E finalmente temos a última leitura, mais artística, mais técnica, mais hermética, que nos coloca em diálogo com Duchamp, que foi, como sabemos, o mestre que revolucionou a forma de olharmos a arte, o que nos permite estar hoje a refletir sobre peões de xadrez enquanto objetos de arte. É uma chave menos óbvia, na medida em que remete para a faceta mais xadrezística do pai dos ready-made, mas ainda assim possível porque Duchamp e Isaque são artistas, e os artistas gostam de jogar uns com os outros.
Três leituras, portanto: sociológica, psicológica, artística.

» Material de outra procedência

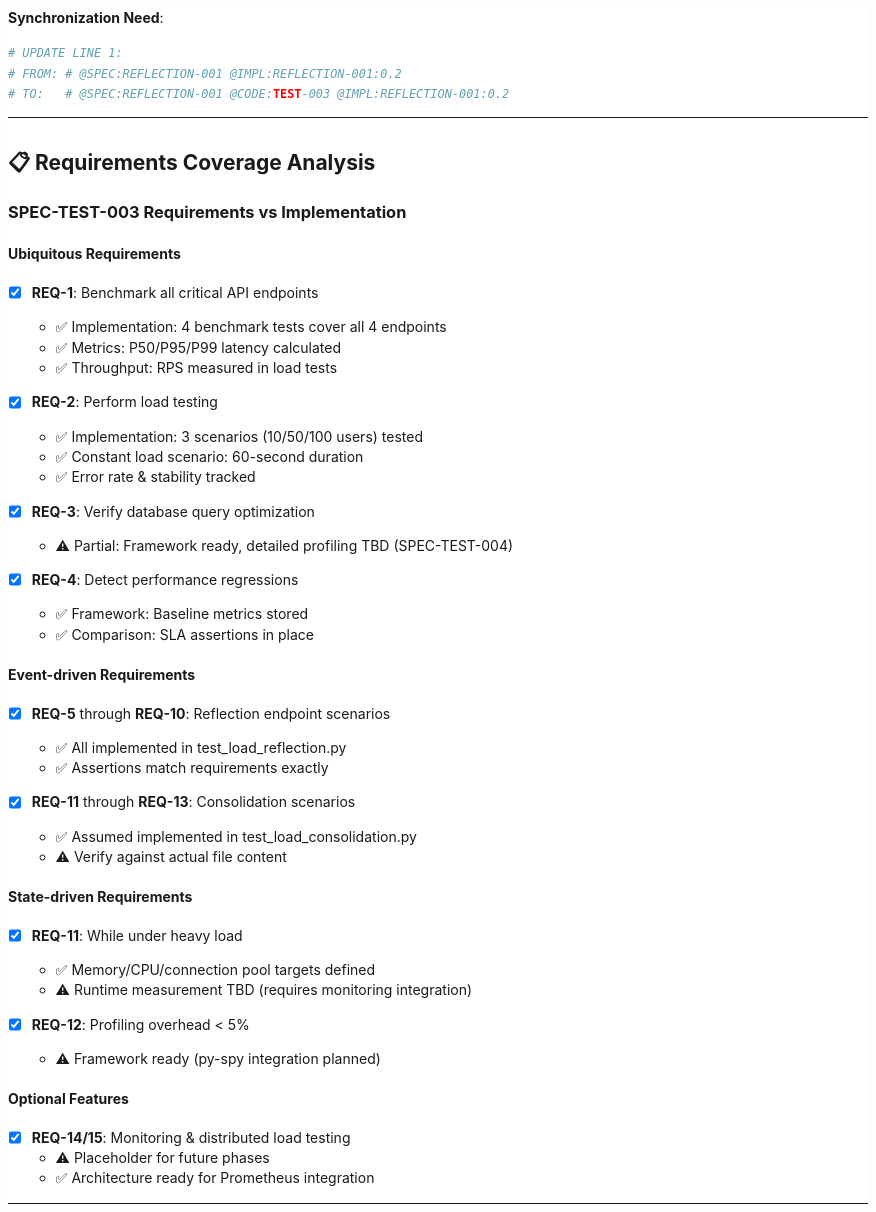 **Synchronization Need**:
```python
# UPDATE LINE 1:
# FROM: # @SPEC:REFLECTION-001 @IMPL:REFLECTION-001:0.2
# TO:   # @SPEC:REFLECTION-001 @CODE:TEST-003 @IMPL:REFLECTION-001:0.2
```

---

## 📋 Requirements Coverage Analysis

### SPEC-TEST-003 Requirements vs Implementation

#### Ubiquitous Requirements
- [x] **REQ-1**: Benchmark all critical API endpoints
  - ✅ Implementation: 4 benchmark tests cover all 4 endpoints
  - ✅ Metrics: P50/P95/P99 latency calculated
  - ✅ Throughput: RPS measured in load tests

- [x] **REQ-2**: Perform load testing
  - ✅ Implementation: 3 scenarios (10/50/100 users) tested
  - ✅ Constant load scenario: 60-second duration
  - ✅ Error rate & stability tracked

- [x] **REQ-3**: Verify database query optimization
  - ⚠️ Partial: Framework ready, detailed profiling TBD (SPEC-TEST-004)

- [x] **REQ-4**: Detect performance regressions
  - ✅ Framework: Baseline metrics stored
  - ✅ Comparison: SLA assertions in place

#### Event-driven Requirements
- [x] **REQ-5** through **REQ-10**: Reflection endpoint scenarios
  - ✅ All implemented in test_load_reflection.py
  - ✅ Assertions match requirements exactly

- [x] **REQ-11** through **REQ-13**: Consolidation scenarios
  - ✅ Assumed implemented in test_load_consolidation.py
  - ⚠️ Verify against actual file content

#### State-driven Requirements
- [x] **REQ-11**: While under heavy load
  - ✅ Memory/CPU/connection pool targets defined
  - ⚠️ Runtime measurement TBD (requires monitoring integration)

- [x] **REQ-12**: Profiling overhead < 5%
  - ⚠️ Framework ready (py-spy integration planned)

#### Optional Features
- [x] **REQ-14/15**: Monitoring & distributed load testing
  - ⚠️ Placeholder for future phases
  - ✅ Architecture ready for Prometheus integration

---
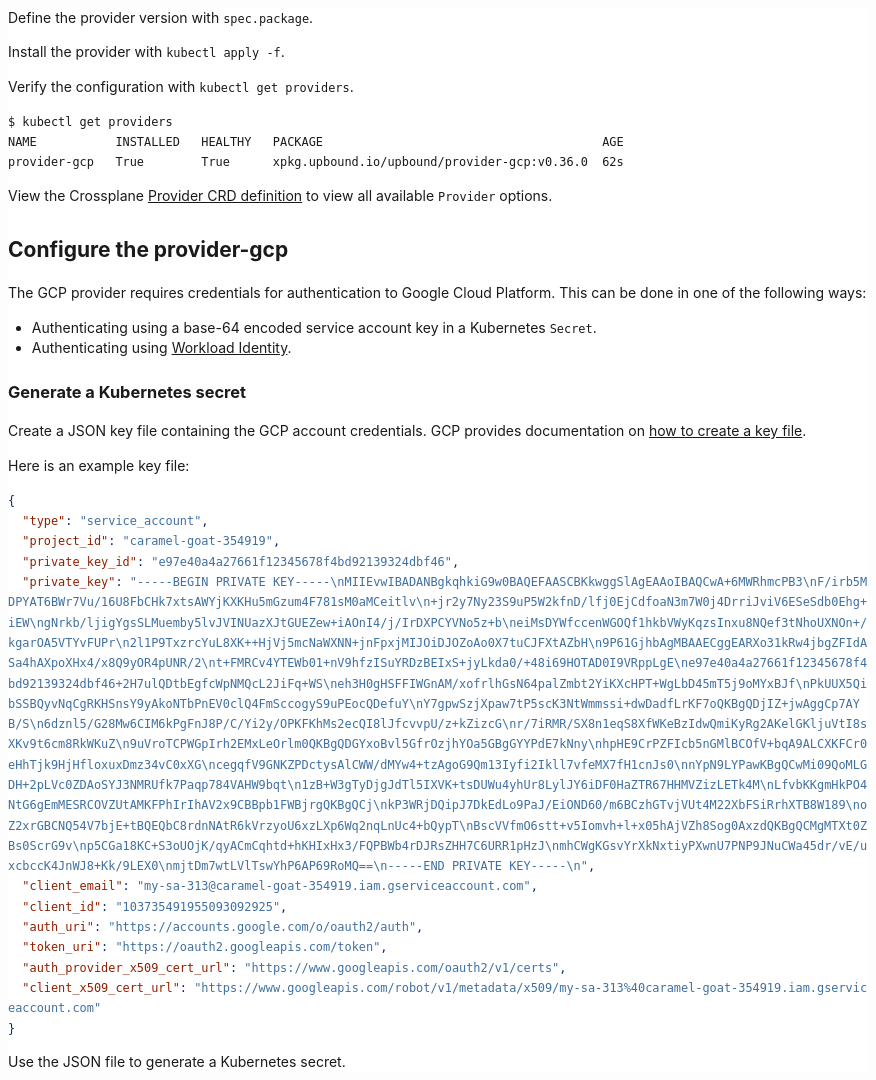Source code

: Define the provider version with `spec.package`.

Install the provider with `kubectl apply -f`.

Verify the configuration with `kubectl get providers`.

```shell
$ kubectl get providers
NAME           INSTALLED   HEALTHY   PACKAGE                                       AGE
provider-gcp   True        True      xpkg.upbound.io/upbound/provider-gcp:v0.36.0  62s
```

View the Crossplane [Provider CRD definition](https://doc.crds.dev/github.com/crossplane/crossplane/pkg.crossplane.io/Provider/v1) to view all available `Provider` options.

## Configure the provider-gcp
The GCP provider requires credentials for authentication to Google Cloud Platform.
This can be done in one of the following ways:

- Authenticating using a base-64 encoded service account key in a Kubernetes
  `Secret`.
- Authenticating using [Workload Identity](https://cloud.google.com/kubernetes-engine/docs/concepts/workload-identity).

### Generate a Kubernetes secret
Create a JSON key file containing the GCP account credentials. GCP provides documentation on [how to create a key file](https://cloud.google.com/iam/docs/creating-managing-service-account-keys).

Here is an example key file:  
```json
{
  "type": "service_account",
  "project_id": "caramel-goat-354919",
  "private_key_id": "e97e40a4a27661f12345678f4bd92139324dbf46",
  "private_key": "-----BEGIN PRIVATE KEY-----\nMIIEvwIBADANBgkqhkiG9w0BAQEFAASCBKkwggSlAgEAAoIBAQCwA+6MWRhmcPB3\nF/irb5MDPYAT6BWr7Vu/16U8FbCHk7xtsAWYjKXKHu5mGzum4F781sM0aMCeitlv\n+jr2y7Ny23S9uP5W2kfnD/lfj0EjCdfoaN3m7W0j4DrriJviV6ESeSdb0Ehg+iEW\ngNrkb/ljigYgsSLMuemby5lvJVINUazXJtGUEZew+iAOnI4/j/IrDXPCYVNo5z+b\neiMsDYWfccenWGOQf1hkbVWyKqzsInxu8NQef3tNhoUXNOn+/kgarOA5VTYvFUPr\n2l1P9TxzrcYuL8XK++HjVj5mcNaWXNN+jnFpxjMIJOiDJOZoAo0X7tuCJFXtAZbH\n9P61GjhbAgMBAAECggEARXo31kRw4jbgZFIdASa4hAXpoXHx4/x8Q9yOR4pUNR/2\nt+FMRCv4YTEWb01+nV9hfzISuYRDzBEIxS+jyLkda0/+48i69HOTAD0I9VRppLgE\ne97e40a4a27661f12345678f4bd92139324dbf46+2H7ulQDtbEgfcWpNMQcL2JiFq+WS\neh3H0gHSFFIWGnAM/xofrlhGsN64palZmbt2YiKXcHPT+WgLbD45mT5j9oMYxBJf\nPkUUX5QibSSBQyvNqCgRKHSnsY9yAkoNTbPnEV0clQ4FmSccogyS9uPEocQDefuY\nY7gpwSzjXpaw7tP5scK3NtWmmssi+dwDadfLrKF7oQKBgQDjIZ+jwAggCp7AYB/S\n6dznl5/G28Mw6CIM6kPgFnJ8P/C/Yi2y/OPKFKhMs2ecQI8lJfcvvpU/z+kZizcG\nr/7iRMR/SX8n1eqS8XfWKeBzIdwQmiKyRg2AKelGKljuVtI8sXKv9t6cm8RkWKuZ\n9uVroTCPWGpIrh2EMxLeOrlm0QKBgQDGYxoBvl5GfrOzjhYOa5GBgGYYPdE7kNny\nhpHE9CrPZFIcb5nGMlBCOfV+bqA9ALCXKFCr0eHhTjk9HjHfloxuxDmz34vC0xXG\ncegqfV9GNKZPDctysAlCWW/dMYw4+tzAgoG9Qm13Iyfi2Ikll7vfeMX7fH1cnJs0\nnYpN9LYPawKBgQCwMi09QoMLGDH+2pLVc0ZDAoSYJ3NMRUfk7Paqp784VAHW9bqt\n1zB+W3gTyDjgJdTl5IXVK+tsDUWu4yhUr8LylJY6iDF0HaZTR67HHMVZizLETk4M\nLfvbKKgmHkPO4NtG6gEmMESRCOVZUtAMKFPhIrIhAV2x9CBBpb1FWBjrgQKBgQCj\nkP3WRjDQipJ7DkEdLo9PaJ/EiOND60/m6BCzhGTvjVUt4M22XbFSiRrhXTB8W189\noZ2xrGBCNQ54V7bjE+tBQEQbC8rdnNAtR6kVrzyoU6xzLXp6Wq2nqLnUc4+bQypT\nBscVVfmO6stt+v5Iomvh+l+x05hAjVZh8Sog0AxzdQKBgQCMgMTXt0ZBs0ScrG9v\np5CGa18KC+S3oUOjK/qyACmCqhtd+hKHIxHx3/FQPBWb4rDJRsZHH7C6URR1pHzJ\nmhCWgKGsvYrXkNxtiyPXwnU7PNP9JNuCWa45dr/vE/uxcbccK4JnWJ8+Kk/9LEX0\nmjtDm7wtLVlTswYhP6AP69RoMQ==\n-----END PRIVATE KEY-----\n",
  "client_email": "my-sa-313@caramel-goat-354919.iam.gserviceaccount.com",
  "client_id": "103735491955093092925",
  "auth_uri": "https://accounts.google.com/o/oauth2/auth",
  "token_uri": "https://oauth2.googleapis.com/token",
  "auth_provider_x509_cert_url": "https://www.googleapis.com/oauth2/v1/certs",
  "client_x509_cert_url": "https://www.googleapis.com/robot/v1/metadata/x509/my-sa-313%40caramel-goat-354919.iam.gserviceaccount.com"
}
```
Use the JSON file to generate a Kubernetes secret.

Naturalmente que estas três propostas não esgotam de todo as inúmeras leituras possíveis sobre os peões do Isaque. Estão a faltar aqui as leituras fenomenológicas, pós- modernas, hermenêuticas, desconstrutivistas e quejandos, que têm pautado as invertebradas interpretações ecléticas, tão contemporâneas, que pululam por aí, “à imagem e semelhança” dos seus autores. Deixemo-las para outros, mais cultos, visionários e capazes. Fiquemo-nos antes por aquilo que diz mais respeito às nossas áreas de interesse, relembrando, contudo, que o mais importante são os peões do Isaque, porque são eles que estão no centro desta exposição, são eles que nos olham do alto do plinto.
Talvez possamos arriscar dizer, em jeito de conclusão, que se Philidor voltasse ao mundo e visitasse a exposição do Isaque, eventualmente não ficaria surpreendido com a centralidade dos peões, embora pudesse querer reescrever a sua célebre frase, passando a ser algo do género: “Os peões continuam a ser a alma do xadrez, mas são precisos artistas como o Isaque para nos relembrar.”
J’adoube!
Bibliografia citada:
Bailey, Bradley. 2009. “Passionate Pasttimes: Duchamp, Chess, and the Large Glass.” In Marcel Duchamp: the Art of Chess, edited by Francis Naumann and Bradley Bailey. New York: Readymade.